TASK TO CARRY OUT: Please write out the text lines of the records below without changing a word, and leave out the pictures.

┌──

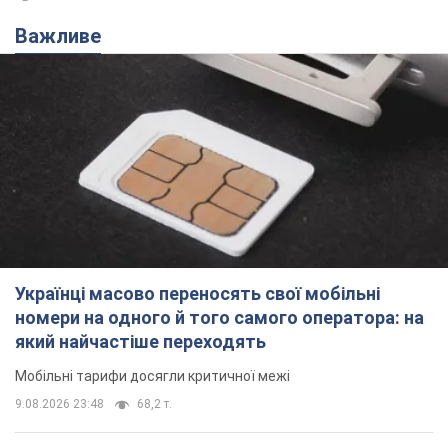
Українці масово переносять свої мобільні
номери на одного й того самого оператора: на
який найчастіше переходять
Мобільні тарифи досягли критичної межі
9.08.2026 23:48
68,2 т.
Українців планують виселяти з
квартир: "слуга народу" розповіла,
хто ухвалюватиме рішення про
знесення будинків
Чому хочуть зносити оселі українців
9.08.2026 23:18
60,7 т.
Українці масово купують дорогі нові
авто: скільки коштує
найпопулярніша модель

└──

OUTPUT:
Українці масово переносять свої мобільні
номери на одного й того самого оператора: на
який найчастіше переходять
Мобільні тарифи досягли критичної межі
9.08.2026 23:48
68,2 т.
Українців планують виселяти з
квартир: "слуга народу" розповіла,
хто ухвалюватиме рішення про
знесення будинків
Чому хочуть зносити оселі українців
9.08.2026 23:18
60,7 т.
Українці масово купують дорогі нові
авто: скільки коштує
найпопулярніша модель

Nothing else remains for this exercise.